= What you will do =
Search the records for the string "Session" and copy every line in which it appears.
_ _ _ _ _ _ _
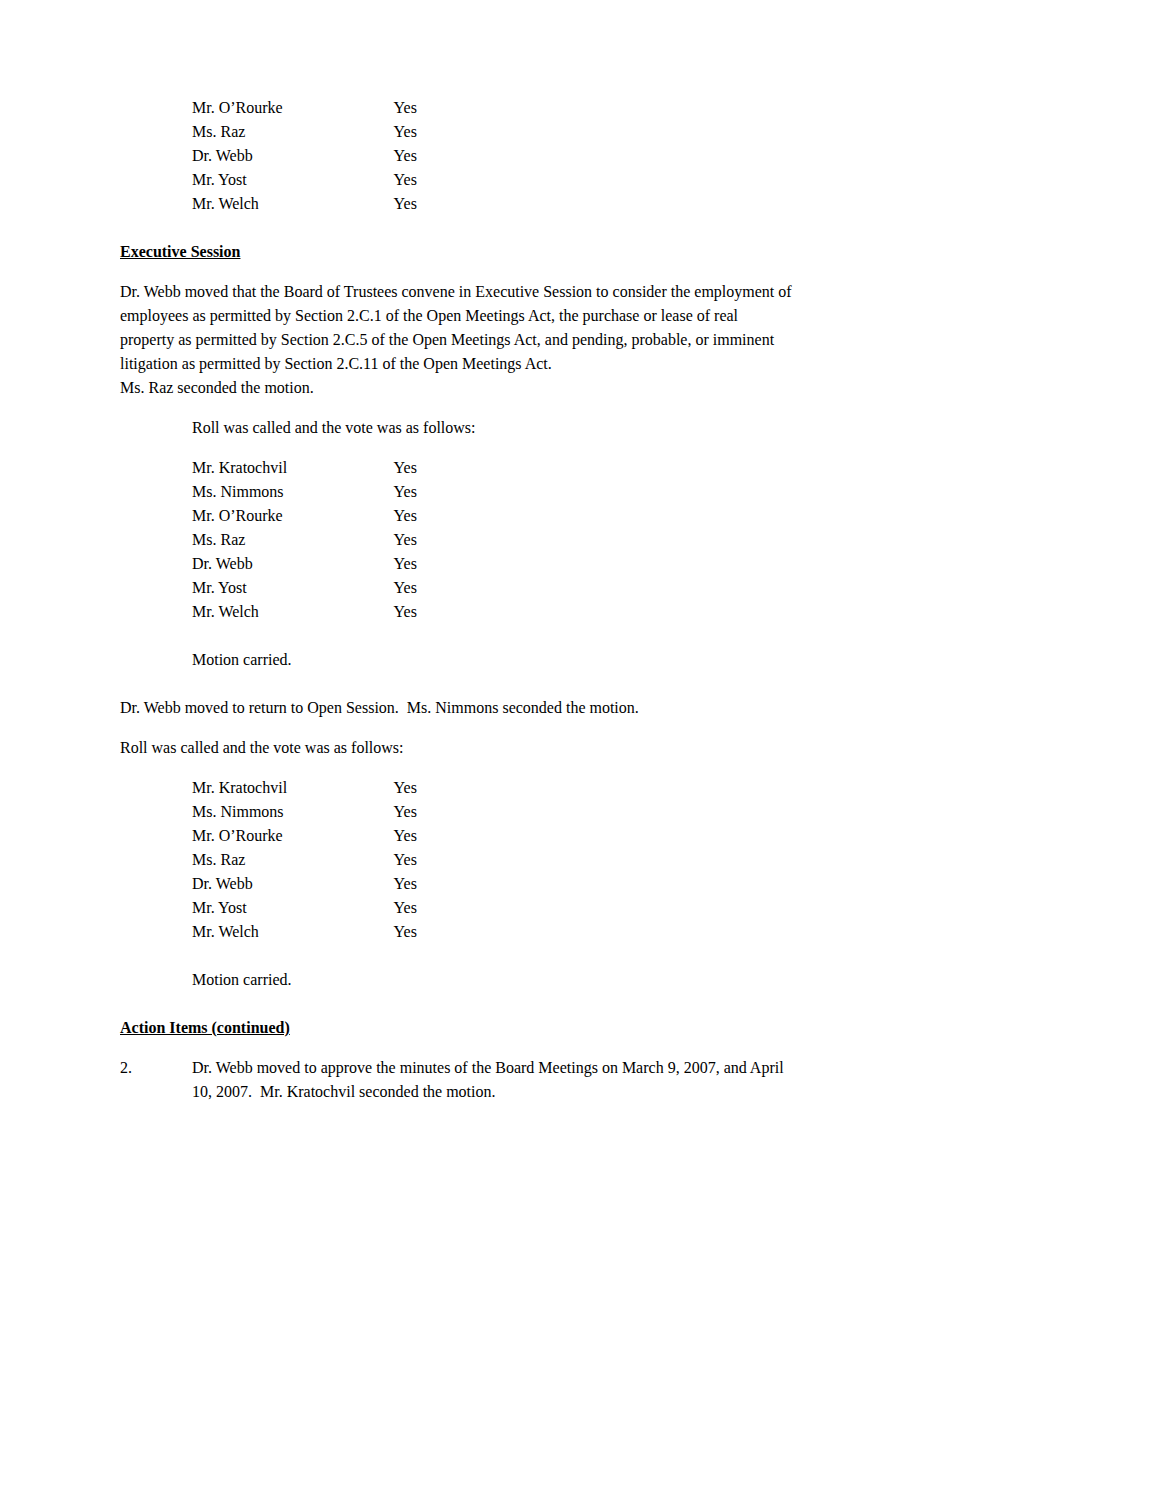| Mr. O’Rourke | Yes |
| Ms. Raz | Yes |
| Dr. Webb | Yes |
| Mr. Yost | Yes |
| Mr. Welch | Yes |
Executive Session
Dr. Webb moved that the Board of Trustees convene in Executive Session to consider the employment of employees as permitted by Section 2.C.1 of the Open Meetings Act, the purchase or lease of real property as permitted by Section 2.C.5 of the Open Meetings Act, and pending, probable, or imminent litigation as permitted by Section 2.C.11 of the Open Meetings Act.
Ms. Raz seconded the motion.
Roll was called and the vote was as follows:
| Mr. Kratochvil | Yes |
| Ms. Nimmons | Yes |
| Mr. O’Rourke | Yes |
| Ms. Raz | Yes |
| Dr. Webb | Yes |
| Mr. Yost | Yes |
| Mr. Welch | Yes |
Motion carried.
Dr. Webb moved to return to Open Session. Ms. Nimmons seconded the motion.
Roll was called and the vote was as follows:
| Mr. Kratochvil | Yes |
| Ms. Nimmons | Yes |
| Mr. O’Rourke | Yes |
| Ms. Raz | Yes |
| Dr. Webb | Yes |
| Mr. Yost | Yes |
| Mr. Welch | Yes |
Motion carried.
Action Items (continued)
2.
Dr. Webb moved to approve the minutes of the Board Meetings on March 9, 2007, and April 10, 2007. Mr. Kratochvil seconded the motion.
_ _ _ _ _ _ _
= Exercise solution =
Executive Session
Dr. Webb moved that the Board of Trustees convene in Executive Session to consider the employment of employees as permitted by Section 2.C.1 of the Open Meetings Act, the purchase or lease of real property as permitted by Section 2.C.5 of the Open Meetings Act, and pending, probable, or imminent litigation as permitted by Section 2.C.11 of the Open Meetings Act.
Dr. Webb moved to return to Open Session. Ms. Nimmons seconded the motion.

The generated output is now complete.